Online magazine hopes to serve as forum for transitioning writers


  • Blogging radically improves access to opinion and perspectives
  • It brings out quality reading material

    CHENNAI: Perhaps you will recall the guy who wrote "The travails of single south Indian men of conservative upbringing" or "Why we don't get any... " a few years ago?

    He became the anonymous star of e-mail inboxes everywhere as all the Blossom Babykuttys and Ponnalagusamys realised they had found a spokesperson for their name-related woes. They forwarded the article to friends who suffered similar fates of monikers that fared relatively poorer than the Sanjay Singhs and Bobby Khans of this world.

    Sidin Vadukut, the man behind the blog, recently launched Hafta Magazine, an online magazine (haftamag.com) "that brings together writers, especially bloggers, who have strong opinions, will stick by them and will smoothly adopt new ones when proven wrong. We will be cocky, yes, but not pretentious."

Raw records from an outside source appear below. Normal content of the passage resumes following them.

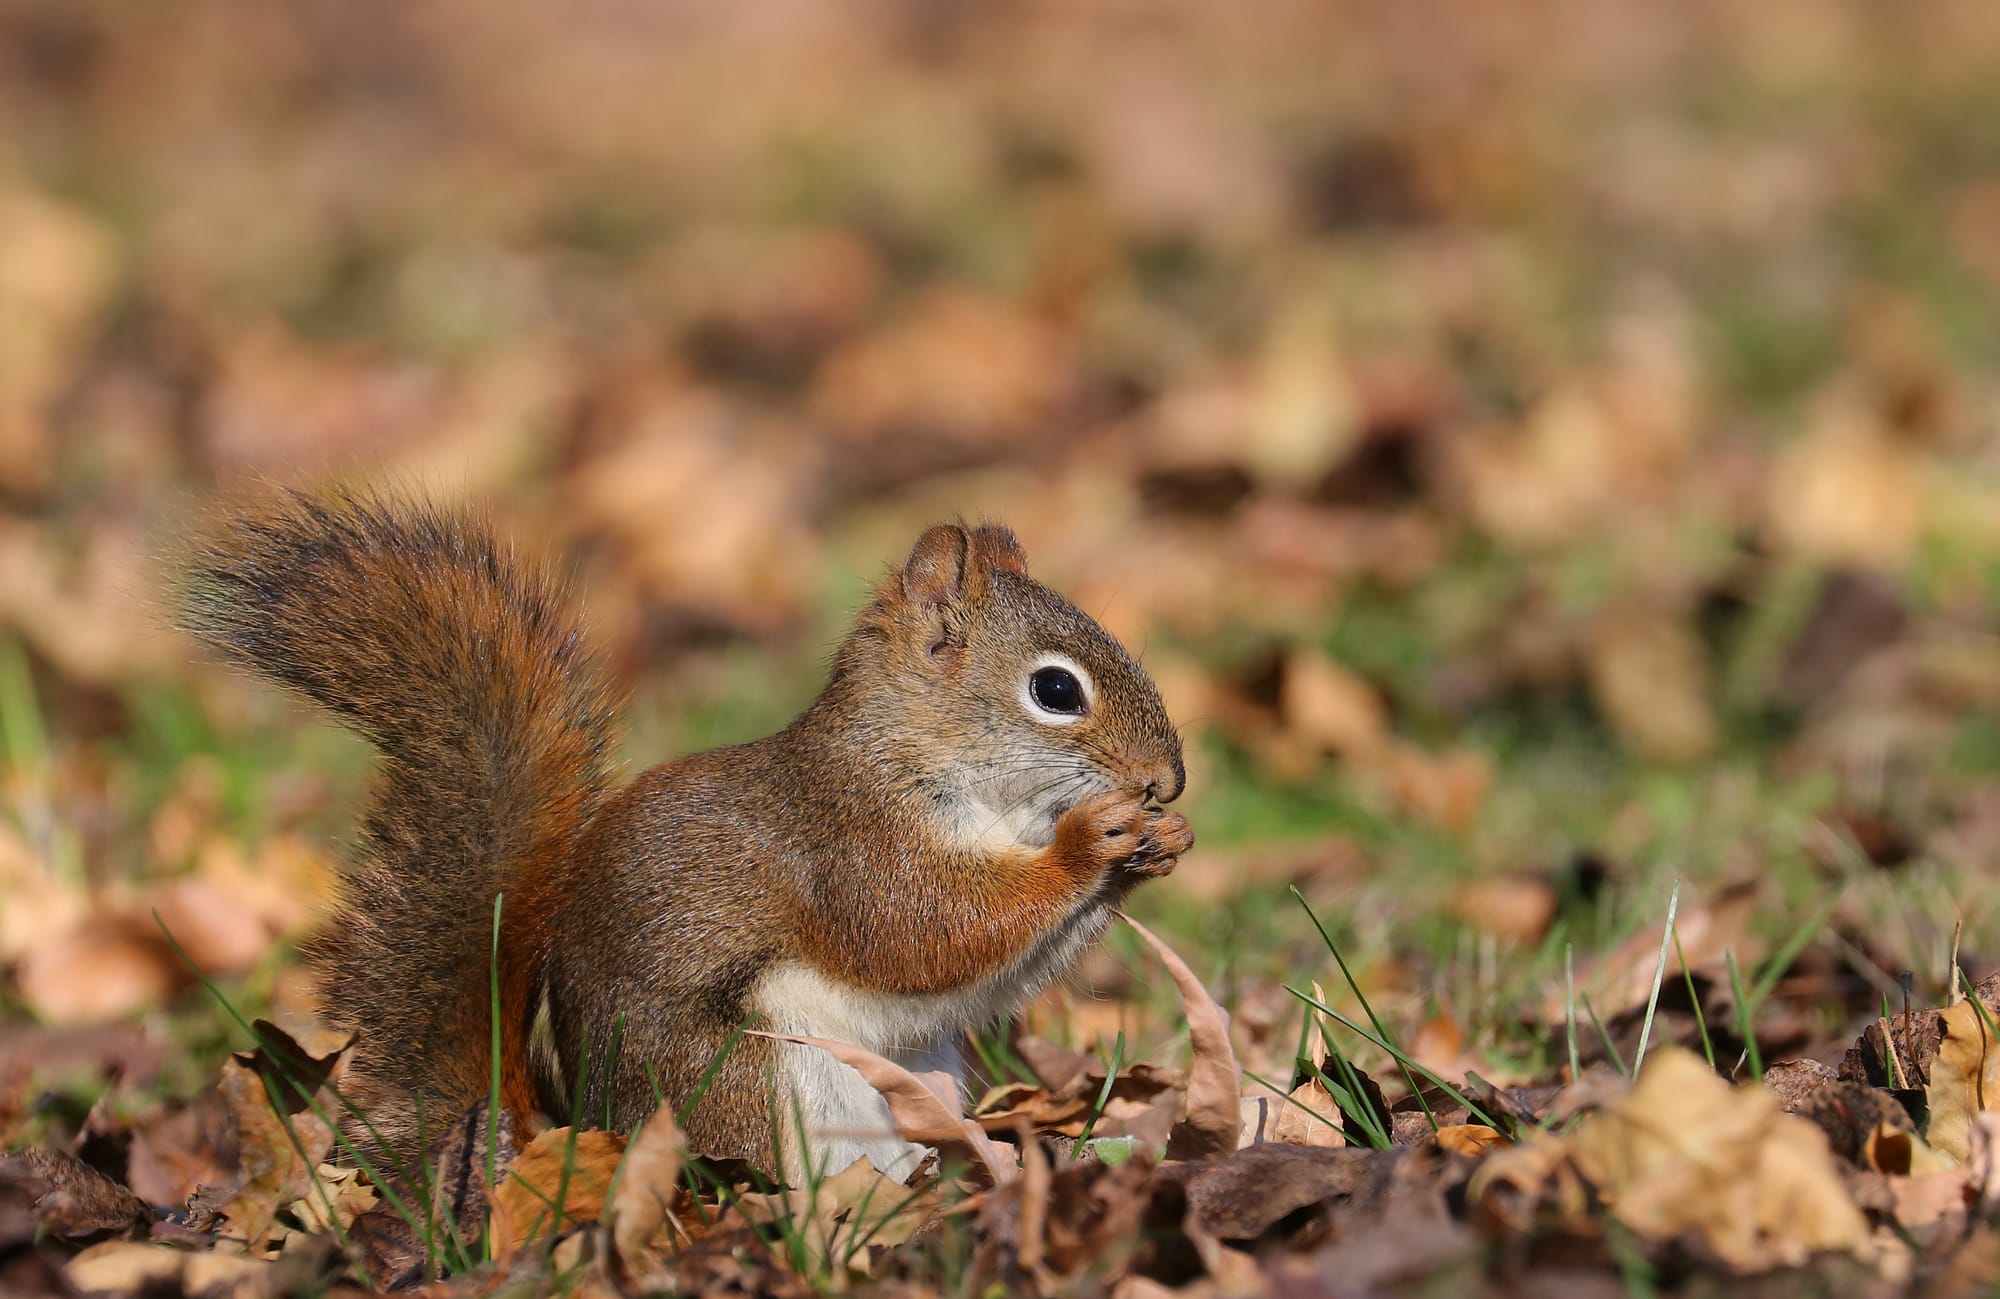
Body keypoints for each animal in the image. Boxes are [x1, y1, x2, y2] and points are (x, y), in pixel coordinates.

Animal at [176, 491, 1184, 1175]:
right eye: (1054, 689)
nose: (1167, 781)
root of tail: (581, 1133)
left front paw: (1158, 846)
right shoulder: (849, 845)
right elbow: (925, 931)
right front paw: (1091, 841)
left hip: (917, 1074)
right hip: (749, 1079)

    Sidin has also finished his first book, an act that seems to be a set pattern among celebrity bloggers who have gone on to snare lucrative book deals. But he says, "... If there are commissioning editors out there, trawling blogs to give out moolah, I haven't run into one yet!" However, he agrees that indirectly bloggers can make money. "I got a couple of freelance writing jobs and columns because of my blog... But we are still some time away from having advertisements on our blogs as in the US or Europe." Sidin has been blogging since 2004. In May 2005, a few of his posts became popular forwards. Traffic to his blog (sidin.blogspot.com) jumped and he says, suddenly, he was getting hundreds of e-mails a day.

    High on the confidence of the blogging community that is known to have harsh critics, Sidin quit his job to write the book that he completed in May. "The book is poles apart from my normal style of writing. It is semi-autobiographical and funny in a very indirect way," he explains.

    As for Hafta Mag, it is a novel endeavour that taps the talent of bloggers, some of them complete strangers ("just e-mail addresses") and brings out quality reading material. "Hafta Mag was a thought that was lying dormant in my head for a couple of years. Ever since I started reading a number of excellent general interest magazines on the Internet run out of cities in the US, I knew we could pull off the same here if we put in enough effort and pulled in enough writers," he says. All the Hafta Mag writers are bloggers transitioning to writing. And everyone has a daytime job, so research and thought pieces are infrequent. Nevertheless, Sidin says people should take the content seriously. "Most of the team members work really hard at their pieces and we do a lot of factual checking as well. It is not whimsical at all. Perhaps as we get better we will start getting noticed and respected more," he says.

    He says that blogging radically improves access to opinion and perspectives. "You can call a spade a spade on your blog without fear of an editor slashing it. The same issue, say the reservation issue, was covered with every possible hue: humour, anger, rage, detachment, despair, fear..."

    He says blogging will also kill the reverence to the published opinion.

    He points out, "Many people still believe the printed word on newsprint or the uttered word on television to be infallible. Blogging is slowly beginning to change that. But will it change the world and make newspapers go out of business? I don't think so."